INPUT MATERIAL section start

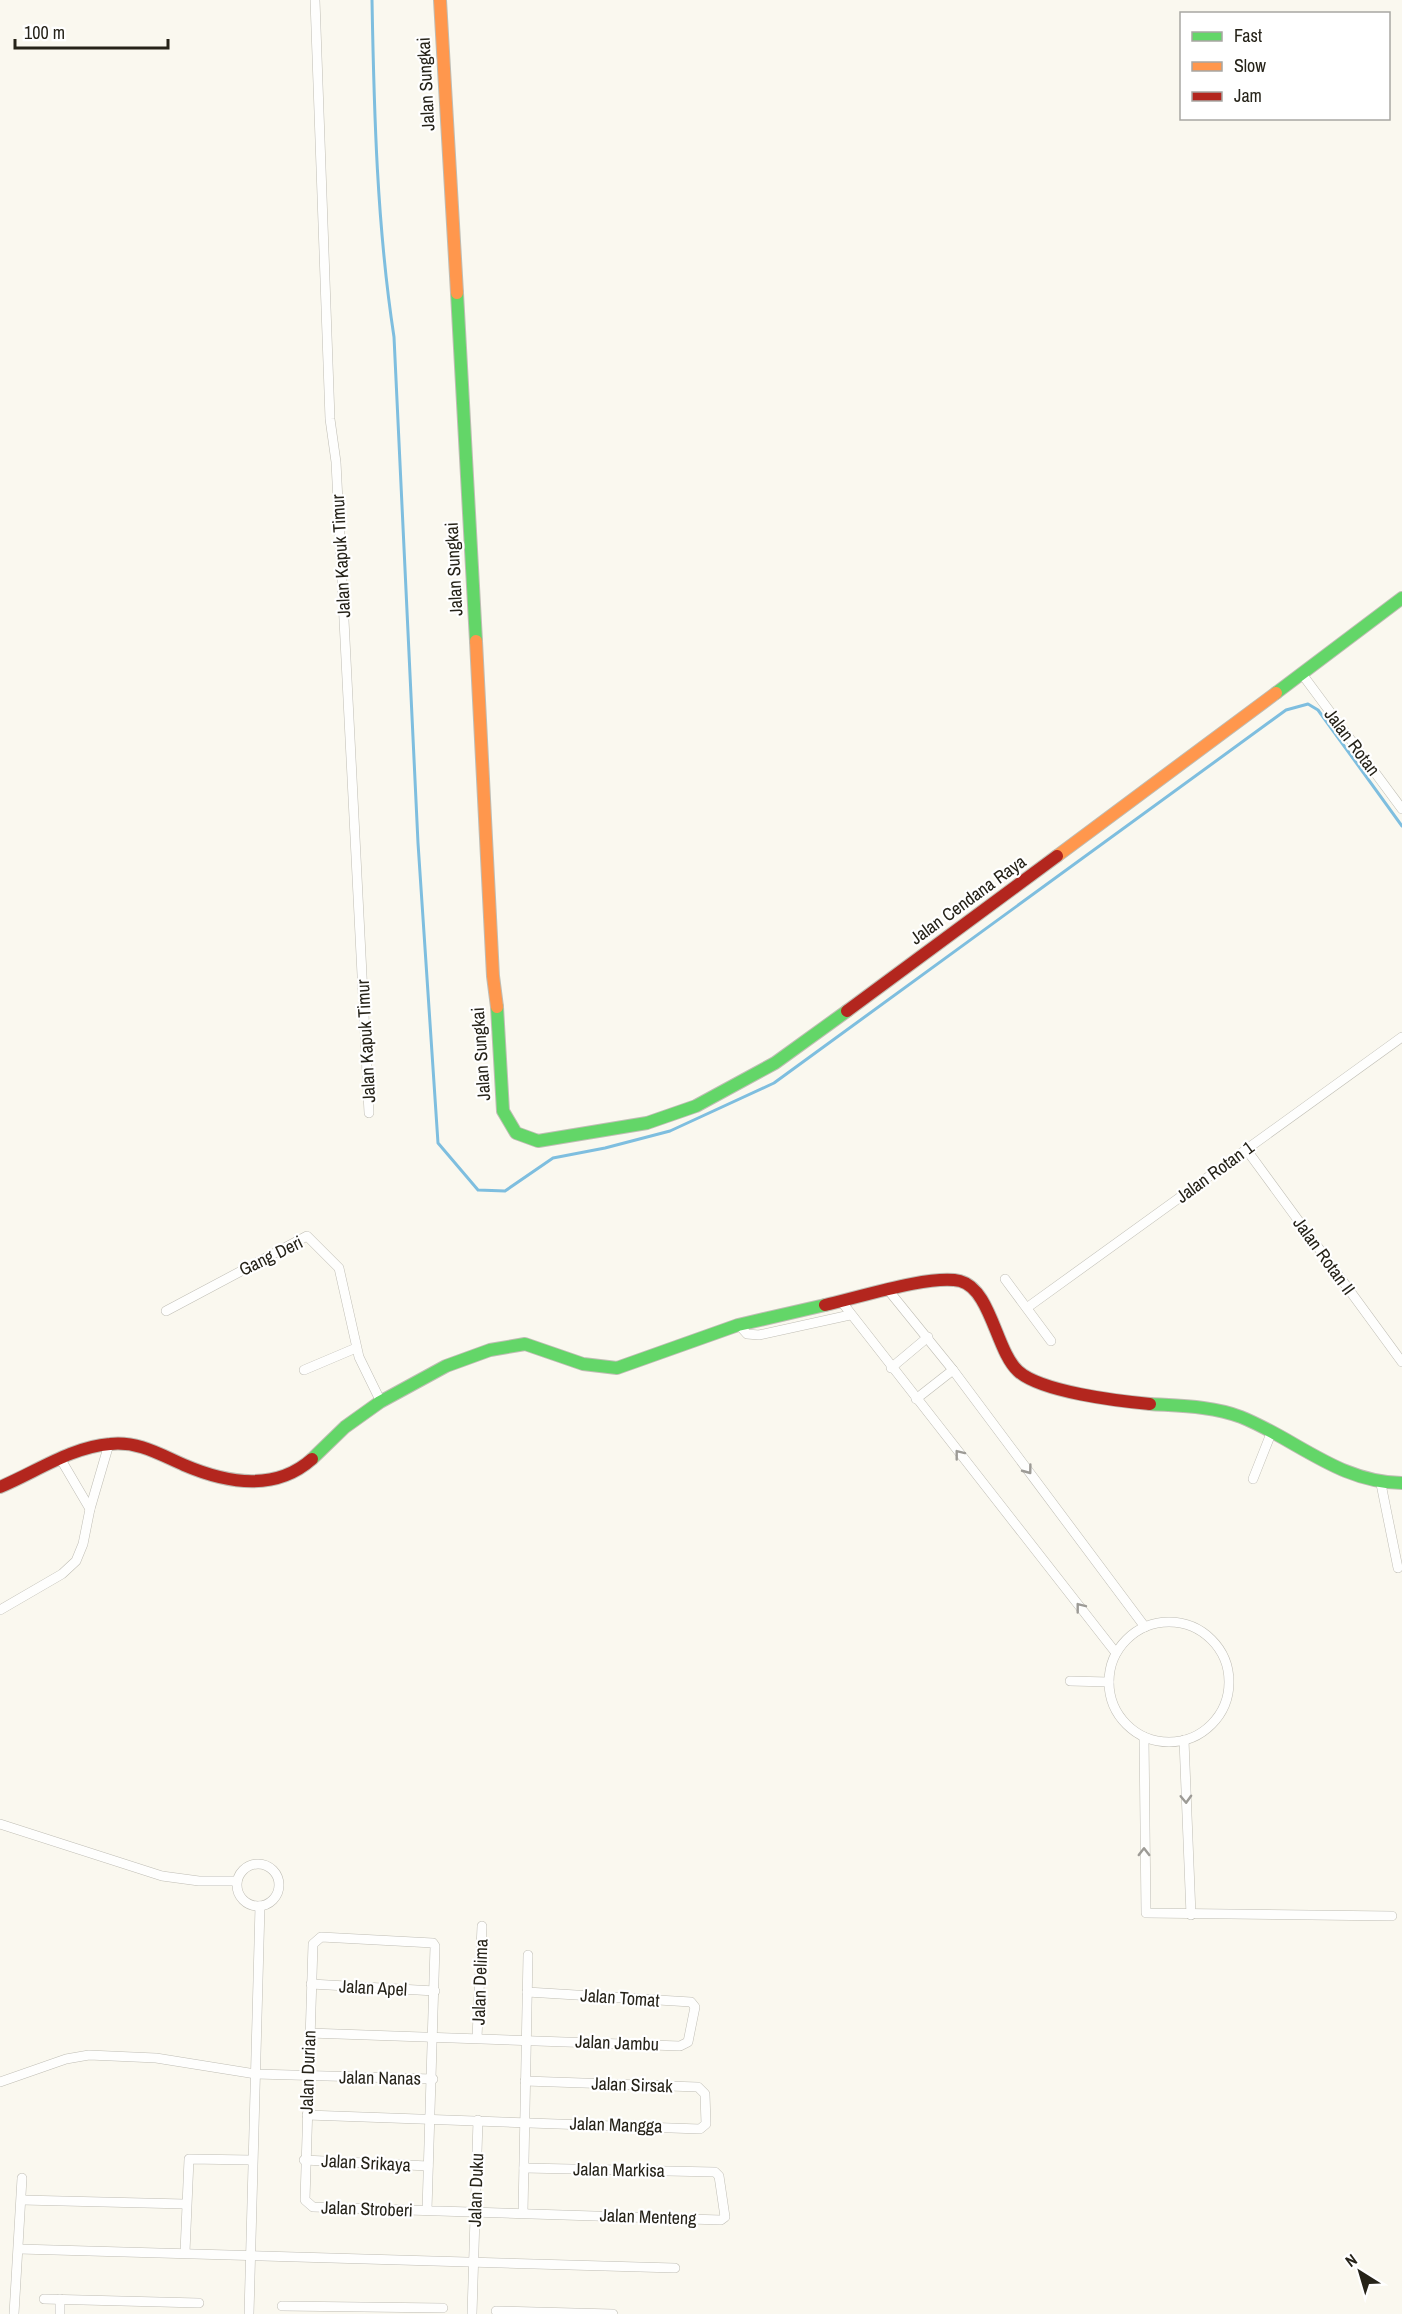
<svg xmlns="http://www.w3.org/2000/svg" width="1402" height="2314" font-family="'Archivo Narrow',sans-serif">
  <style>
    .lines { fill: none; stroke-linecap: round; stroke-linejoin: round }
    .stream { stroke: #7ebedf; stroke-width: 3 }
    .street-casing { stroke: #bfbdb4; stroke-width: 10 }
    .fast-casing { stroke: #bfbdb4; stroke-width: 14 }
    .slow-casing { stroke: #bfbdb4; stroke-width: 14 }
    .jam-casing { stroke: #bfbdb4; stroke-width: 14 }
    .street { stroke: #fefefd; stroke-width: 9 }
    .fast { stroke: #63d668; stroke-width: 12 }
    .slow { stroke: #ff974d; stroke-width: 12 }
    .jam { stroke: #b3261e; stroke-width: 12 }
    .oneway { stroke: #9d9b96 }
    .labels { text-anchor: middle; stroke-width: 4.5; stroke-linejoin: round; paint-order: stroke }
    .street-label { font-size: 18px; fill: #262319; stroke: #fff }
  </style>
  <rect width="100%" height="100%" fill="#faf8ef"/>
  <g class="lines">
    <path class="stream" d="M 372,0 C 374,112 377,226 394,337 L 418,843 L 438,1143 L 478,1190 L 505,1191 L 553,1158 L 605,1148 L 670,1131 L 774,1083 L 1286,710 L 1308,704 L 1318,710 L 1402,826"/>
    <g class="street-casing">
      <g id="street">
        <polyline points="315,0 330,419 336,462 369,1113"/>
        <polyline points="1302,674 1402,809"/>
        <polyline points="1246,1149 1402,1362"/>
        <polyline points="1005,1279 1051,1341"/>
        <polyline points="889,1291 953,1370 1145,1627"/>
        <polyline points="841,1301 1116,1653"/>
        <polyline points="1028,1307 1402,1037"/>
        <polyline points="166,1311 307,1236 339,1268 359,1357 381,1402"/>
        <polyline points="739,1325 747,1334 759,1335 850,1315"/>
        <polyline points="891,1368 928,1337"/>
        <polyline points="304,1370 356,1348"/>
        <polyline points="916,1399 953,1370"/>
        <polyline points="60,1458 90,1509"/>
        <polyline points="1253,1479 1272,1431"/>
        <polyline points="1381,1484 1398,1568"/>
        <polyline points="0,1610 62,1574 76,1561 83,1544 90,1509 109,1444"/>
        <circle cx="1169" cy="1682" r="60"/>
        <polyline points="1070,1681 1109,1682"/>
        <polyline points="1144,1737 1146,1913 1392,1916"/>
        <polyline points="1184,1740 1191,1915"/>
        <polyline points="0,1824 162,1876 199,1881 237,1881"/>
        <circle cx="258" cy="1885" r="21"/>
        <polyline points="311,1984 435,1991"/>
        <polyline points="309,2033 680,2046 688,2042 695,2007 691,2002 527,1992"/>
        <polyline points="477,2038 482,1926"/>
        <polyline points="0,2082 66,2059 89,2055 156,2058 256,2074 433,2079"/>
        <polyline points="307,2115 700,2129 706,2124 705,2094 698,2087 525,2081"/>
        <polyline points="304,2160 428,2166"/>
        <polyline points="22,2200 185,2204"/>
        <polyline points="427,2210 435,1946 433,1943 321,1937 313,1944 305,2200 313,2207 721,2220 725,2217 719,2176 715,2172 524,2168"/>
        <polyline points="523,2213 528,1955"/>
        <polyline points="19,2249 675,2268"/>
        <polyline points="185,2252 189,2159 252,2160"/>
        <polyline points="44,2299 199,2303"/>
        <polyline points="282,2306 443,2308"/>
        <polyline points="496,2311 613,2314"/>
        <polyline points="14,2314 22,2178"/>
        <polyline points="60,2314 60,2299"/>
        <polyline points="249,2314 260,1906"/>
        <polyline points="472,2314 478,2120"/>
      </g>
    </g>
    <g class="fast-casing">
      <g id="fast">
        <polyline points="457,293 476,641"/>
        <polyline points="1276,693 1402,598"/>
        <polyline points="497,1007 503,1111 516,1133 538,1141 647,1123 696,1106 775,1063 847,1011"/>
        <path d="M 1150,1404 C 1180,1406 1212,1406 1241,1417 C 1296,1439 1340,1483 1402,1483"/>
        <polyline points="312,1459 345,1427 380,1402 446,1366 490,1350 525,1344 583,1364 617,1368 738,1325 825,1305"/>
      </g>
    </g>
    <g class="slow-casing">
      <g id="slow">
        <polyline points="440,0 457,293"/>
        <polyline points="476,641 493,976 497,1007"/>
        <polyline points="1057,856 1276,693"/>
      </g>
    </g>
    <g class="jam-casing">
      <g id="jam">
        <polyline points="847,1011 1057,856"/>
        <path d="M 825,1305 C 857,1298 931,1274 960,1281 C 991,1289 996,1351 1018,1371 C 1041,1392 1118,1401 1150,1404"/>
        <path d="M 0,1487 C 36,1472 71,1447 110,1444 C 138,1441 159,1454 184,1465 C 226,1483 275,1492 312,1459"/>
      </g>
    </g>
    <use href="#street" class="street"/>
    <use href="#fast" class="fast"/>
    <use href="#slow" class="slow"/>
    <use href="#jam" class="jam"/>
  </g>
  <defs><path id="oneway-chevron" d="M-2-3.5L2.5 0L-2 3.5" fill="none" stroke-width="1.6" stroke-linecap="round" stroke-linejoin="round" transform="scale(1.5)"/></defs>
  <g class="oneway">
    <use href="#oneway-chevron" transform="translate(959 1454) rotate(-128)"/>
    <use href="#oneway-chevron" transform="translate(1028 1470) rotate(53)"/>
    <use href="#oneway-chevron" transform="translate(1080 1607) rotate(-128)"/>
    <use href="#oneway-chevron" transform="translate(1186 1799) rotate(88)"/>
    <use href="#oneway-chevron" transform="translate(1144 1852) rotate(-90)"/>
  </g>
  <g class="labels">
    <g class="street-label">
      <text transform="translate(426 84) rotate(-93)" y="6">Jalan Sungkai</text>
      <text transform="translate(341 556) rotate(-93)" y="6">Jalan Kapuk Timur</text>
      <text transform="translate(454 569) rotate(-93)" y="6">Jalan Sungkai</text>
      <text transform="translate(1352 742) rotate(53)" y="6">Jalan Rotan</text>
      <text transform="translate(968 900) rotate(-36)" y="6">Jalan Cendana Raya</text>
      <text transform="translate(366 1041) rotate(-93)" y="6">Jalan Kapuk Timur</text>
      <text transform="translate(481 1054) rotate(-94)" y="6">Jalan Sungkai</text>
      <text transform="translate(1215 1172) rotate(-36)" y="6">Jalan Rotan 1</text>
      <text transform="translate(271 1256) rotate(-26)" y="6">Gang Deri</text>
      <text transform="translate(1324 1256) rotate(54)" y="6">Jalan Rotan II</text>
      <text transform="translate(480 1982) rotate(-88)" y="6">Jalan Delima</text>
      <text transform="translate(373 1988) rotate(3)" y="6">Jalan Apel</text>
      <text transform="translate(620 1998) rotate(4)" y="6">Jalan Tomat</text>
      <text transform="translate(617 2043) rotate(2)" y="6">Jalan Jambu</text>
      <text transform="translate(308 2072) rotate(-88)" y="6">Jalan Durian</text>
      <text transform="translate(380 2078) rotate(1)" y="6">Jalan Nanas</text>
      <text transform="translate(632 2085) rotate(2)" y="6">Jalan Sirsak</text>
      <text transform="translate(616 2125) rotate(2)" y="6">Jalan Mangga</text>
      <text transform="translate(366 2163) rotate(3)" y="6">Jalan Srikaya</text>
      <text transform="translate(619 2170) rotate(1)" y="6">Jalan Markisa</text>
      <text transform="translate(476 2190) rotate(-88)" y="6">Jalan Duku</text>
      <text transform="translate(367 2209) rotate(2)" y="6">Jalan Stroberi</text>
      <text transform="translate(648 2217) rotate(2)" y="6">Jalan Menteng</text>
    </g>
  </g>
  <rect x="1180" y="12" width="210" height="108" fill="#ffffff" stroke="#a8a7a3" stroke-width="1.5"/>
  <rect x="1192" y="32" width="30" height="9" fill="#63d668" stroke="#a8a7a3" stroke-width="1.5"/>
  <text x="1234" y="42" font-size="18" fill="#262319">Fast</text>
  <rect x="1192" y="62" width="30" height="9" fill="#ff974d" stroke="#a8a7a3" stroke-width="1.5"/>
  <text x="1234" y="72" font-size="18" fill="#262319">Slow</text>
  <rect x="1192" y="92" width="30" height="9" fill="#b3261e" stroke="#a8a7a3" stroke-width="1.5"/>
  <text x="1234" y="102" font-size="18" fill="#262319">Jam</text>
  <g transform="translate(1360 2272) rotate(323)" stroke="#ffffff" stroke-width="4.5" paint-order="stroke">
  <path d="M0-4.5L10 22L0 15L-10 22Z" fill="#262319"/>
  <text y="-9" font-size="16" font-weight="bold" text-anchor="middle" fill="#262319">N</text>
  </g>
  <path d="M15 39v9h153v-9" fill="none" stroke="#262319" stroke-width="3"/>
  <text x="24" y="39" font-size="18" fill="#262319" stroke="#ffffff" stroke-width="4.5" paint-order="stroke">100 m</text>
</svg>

INPUT MATERIAL section end

=== WORK REQUIRED ===
What is needed is each line from the records with the word "labels" in it.

=== ANSWER SECTION ===
    .labels { text-anchor: middle; stroke-width: 4.5; stroke-linejoin: round; paint-order: stroke }
  <g class="labels">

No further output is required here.